Document excerpt
-=-=-=-=-

While not telling the whole story, blood gas levels hold vital clues to a baby in an Ohio neonatal intensive care unit’s acid-base balance and oxygenation status. These numbers can vary significantly from those found in older children and help determine if the baby needs to have its ventilator adjusted or is ready to try breathing independently.
A baby’s pH level should be between 7.35 and 7.45. This number tells doctors how well the baby’s cells are performing, and it can hold vital clues to how well the lungs and kidneys are functioning or if there are birth injuries.
Partial pressure of arterial carbon dioxide
Often abbreviated as PaCO2, this number should be between 4.5 and 8.5 kilopascals on babies less than three days old and between 3 and 10 kilopascals on older babies. Doctors use it to indicate how well the baby’s body gets rid of carbon dioxide and uses oxygen. Normally, there is a correlation between this number and the pH number.

-=-=-=-=-

Data entries:
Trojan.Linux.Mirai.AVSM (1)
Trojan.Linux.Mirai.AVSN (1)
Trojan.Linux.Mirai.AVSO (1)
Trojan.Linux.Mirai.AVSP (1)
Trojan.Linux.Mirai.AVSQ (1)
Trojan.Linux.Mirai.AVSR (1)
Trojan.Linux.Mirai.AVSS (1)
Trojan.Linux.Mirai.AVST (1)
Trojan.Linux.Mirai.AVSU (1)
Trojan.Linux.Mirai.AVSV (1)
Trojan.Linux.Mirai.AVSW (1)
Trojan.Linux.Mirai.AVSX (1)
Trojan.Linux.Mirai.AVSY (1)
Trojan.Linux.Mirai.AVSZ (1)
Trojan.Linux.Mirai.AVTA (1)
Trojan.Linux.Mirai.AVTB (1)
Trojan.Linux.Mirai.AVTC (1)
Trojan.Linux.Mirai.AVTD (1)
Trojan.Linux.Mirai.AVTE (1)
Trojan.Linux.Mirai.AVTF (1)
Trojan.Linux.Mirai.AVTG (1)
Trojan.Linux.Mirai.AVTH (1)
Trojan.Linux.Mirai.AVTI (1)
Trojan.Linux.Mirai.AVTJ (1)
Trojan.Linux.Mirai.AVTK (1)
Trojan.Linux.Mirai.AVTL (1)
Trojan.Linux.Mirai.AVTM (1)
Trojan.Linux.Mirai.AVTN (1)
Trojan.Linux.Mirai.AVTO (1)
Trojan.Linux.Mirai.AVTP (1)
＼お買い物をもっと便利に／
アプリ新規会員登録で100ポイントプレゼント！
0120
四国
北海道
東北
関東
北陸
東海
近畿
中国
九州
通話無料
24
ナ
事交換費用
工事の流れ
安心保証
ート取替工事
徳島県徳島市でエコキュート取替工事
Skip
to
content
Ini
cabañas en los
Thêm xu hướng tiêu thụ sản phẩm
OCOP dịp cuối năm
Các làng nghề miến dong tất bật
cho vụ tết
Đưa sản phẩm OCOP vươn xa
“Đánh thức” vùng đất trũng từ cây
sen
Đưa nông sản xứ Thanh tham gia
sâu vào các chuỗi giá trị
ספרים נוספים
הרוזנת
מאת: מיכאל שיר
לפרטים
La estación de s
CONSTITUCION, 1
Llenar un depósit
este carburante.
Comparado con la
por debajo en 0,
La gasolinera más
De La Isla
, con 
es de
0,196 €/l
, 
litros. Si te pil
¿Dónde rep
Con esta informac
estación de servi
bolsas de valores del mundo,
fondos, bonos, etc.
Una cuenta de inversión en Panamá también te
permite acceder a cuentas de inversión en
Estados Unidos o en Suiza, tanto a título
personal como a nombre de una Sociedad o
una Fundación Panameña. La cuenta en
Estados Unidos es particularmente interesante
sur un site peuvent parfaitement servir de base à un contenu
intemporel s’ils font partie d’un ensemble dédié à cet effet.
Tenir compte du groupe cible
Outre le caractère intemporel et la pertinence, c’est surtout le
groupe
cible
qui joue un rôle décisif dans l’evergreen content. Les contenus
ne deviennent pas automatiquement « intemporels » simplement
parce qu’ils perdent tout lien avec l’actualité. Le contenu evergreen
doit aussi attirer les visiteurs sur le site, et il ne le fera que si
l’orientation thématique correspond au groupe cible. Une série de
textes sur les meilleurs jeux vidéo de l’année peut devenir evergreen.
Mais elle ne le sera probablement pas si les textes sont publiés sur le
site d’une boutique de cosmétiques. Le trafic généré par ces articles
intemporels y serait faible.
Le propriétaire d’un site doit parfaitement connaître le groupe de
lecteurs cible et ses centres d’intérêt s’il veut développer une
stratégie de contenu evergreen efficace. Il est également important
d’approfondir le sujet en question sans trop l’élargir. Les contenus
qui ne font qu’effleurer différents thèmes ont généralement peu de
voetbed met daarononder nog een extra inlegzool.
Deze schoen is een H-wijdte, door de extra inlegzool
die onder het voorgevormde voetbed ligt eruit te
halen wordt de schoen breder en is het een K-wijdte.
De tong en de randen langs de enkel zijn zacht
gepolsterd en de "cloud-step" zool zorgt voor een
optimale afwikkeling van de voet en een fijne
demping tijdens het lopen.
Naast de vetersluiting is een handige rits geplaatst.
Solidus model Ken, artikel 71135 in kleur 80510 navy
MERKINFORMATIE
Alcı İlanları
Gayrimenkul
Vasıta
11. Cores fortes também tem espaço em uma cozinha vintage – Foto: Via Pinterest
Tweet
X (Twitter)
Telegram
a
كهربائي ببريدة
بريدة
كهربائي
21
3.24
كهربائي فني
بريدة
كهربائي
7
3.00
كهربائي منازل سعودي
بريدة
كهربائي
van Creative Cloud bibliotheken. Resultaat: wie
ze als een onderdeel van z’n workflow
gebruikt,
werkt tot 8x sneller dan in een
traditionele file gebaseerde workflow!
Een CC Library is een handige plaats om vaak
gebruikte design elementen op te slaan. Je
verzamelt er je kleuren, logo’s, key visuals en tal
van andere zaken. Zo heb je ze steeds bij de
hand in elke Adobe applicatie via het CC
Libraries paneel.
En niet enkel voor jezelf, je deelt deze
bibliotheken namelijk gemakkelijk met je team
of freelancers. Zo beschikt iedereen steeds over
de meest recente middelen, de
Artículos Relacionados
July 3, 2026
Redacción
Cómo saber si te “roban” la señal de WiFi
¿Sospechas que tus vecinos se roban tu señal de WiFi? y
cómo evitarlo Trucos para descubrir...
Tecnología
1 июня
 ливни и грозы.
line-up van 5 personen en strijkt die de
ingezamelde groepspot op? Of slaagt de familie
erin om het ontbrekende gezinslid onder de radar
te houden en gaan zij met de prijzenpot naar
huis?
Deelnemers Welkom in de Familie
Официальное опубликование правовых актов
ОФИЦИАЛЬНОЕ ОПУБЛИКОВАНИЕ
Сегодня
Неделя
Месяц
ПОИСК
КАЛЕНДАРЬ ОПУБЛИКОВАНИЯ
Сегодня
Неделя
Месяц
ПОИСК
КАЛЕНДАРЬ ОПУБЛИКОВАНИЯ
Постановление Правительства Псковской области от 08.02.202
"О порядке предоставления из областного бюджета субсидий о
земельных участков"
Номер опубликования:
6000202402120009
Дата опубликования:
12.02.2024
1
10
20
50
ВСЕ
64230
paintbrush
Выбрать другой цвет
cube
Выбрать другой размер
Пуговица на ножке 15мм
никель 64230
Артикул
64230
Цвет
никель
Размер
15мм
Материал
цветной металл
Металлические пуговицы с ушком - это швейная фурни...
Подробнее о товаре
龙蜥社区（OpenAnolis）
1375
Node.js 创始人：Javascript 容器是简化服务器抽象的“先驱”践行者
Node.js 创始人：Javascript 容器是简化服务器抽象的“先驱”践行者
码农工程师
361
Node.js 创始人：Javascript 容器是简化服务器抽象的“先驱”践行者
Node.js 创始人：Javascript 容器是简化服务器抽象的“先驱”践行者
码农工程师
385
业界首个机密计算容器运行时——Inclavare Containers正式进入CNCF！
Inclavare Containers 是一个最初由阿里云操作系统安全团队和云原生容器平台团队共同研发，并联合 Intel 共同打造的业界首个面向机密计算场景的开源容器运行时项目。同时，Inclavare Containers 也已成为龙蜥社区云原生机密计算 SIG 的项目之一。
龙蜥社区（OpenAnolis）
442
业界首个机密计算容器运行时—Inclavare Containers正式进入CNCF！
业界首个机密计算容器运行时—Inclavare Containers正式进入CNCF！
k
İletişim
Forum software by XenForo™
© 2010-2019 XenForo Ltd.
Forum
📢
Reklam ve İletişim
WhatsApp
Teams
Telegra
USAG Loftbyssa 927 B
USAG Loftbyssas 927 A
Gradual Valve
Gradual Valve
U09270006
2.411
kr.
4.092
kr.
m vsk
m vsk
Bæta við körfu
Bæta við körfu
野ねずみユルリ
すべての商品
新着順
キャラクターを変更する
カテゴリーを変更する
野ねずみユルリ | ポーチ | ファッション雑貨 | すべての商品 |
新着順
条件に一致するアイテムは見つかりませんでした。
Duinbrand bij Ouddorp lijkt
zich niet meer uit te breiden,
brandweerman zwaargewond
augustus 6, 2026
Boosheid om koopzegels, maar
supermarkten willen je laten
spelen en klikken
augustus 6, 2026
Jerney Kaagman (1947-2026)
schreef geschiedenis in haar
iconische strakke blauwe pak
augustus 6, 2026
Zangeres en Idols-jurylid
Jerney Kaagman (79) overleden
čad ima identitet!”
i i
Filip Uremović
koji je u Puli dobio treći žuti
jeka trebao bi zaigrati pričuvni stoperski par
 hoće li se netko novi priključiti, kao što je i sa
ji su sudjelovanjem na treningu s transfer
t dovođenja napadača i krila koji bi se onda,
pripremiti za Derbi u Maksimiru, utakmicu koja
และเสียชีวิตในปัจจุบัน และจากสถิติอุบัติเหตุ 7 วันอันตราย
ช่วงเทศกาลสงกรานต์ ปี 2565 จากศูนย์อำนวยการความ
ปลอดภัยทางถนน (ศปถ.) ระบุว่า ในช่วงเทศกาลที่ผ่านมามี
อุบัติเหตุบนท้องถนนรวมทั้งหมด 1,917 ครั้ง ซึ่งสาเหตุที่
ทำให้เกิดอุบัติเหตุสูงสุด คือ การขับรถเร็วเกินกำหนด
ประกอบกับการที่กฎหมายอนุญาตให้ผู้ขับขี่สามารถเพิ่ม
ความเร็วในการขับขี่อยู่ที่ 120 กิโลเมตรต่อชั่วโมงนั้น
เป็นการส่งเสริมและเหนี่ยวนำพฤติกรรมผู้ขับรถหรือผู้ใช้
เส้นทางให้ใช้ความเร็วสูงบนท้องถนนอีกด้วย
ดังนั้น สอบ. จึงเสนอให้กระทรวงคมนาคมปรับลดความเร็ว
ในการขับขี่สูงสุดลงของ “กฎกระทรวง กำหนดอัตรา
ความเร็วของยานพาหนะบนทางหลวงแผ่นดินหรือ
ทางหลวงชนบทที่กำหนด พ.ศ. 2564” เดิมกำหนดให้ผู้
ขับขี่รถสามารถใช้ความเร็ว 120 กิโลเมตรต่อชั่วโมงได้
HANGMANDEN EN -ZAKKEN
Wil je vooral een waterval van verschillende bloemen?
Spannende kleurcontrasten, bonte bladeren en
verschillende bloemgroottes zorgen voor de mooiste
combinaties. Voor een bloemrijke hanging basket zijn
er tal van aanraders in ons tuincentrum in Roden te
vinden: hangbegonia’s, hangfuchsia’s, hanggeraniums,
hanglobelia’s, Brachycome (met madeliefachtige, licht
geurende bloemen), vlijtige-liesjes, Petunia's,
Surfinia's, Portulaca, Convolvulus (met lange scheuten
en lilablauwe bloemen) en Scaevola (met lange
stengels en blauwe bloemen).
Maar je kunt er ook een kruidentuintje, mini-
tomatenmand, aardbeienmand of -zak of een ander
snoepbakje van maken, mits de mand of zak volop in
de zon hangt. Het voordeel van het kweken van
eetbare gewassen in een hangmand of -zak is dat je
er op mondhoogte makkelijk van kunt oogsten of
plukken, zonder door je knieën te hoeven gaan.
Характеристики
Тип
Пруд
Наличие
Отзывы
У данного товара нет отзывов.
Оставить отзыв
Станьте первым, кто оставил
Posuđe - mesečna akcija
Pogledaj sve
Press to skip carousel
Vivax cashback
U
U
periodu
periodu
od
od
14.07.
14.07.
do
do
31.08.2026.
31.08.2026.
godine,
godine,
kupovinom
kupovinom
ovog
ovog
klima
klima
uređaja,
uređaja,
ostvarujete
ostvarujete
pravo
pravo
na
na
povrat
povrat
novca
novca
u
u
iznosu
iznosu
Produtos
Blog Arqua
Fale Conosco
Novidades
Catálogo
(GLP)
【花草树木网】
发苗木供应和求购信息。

-=-=-=-=-

Extend the passage on newborn blood gas levels, picking up after its last sentence.

Partial pressure of oxygen
Often abbreviated as PaO2, this number indicates how well the baby’s body uses oxygen and must be obtained from arterial blood. If the mother carried the baby to term, this number should be between 7.0 and 12.0 kilopascals, but if the baby came early, it should be between 6.5 and 10.5.
Healthcare providers do a series of mathematical equations to arrive at this number that tells them the bicarbonate level in the baby’s blood. This number should be between 22 and 26 milliequivalents per liter in babies carried to term and between 20 and 24 in premature babies. Doctors use this number to spot metabolic acidosis when a baby has used all its neutralizing acids.
Doctors working with sick babies use blood gases to tell them how well the baby’s body is performing.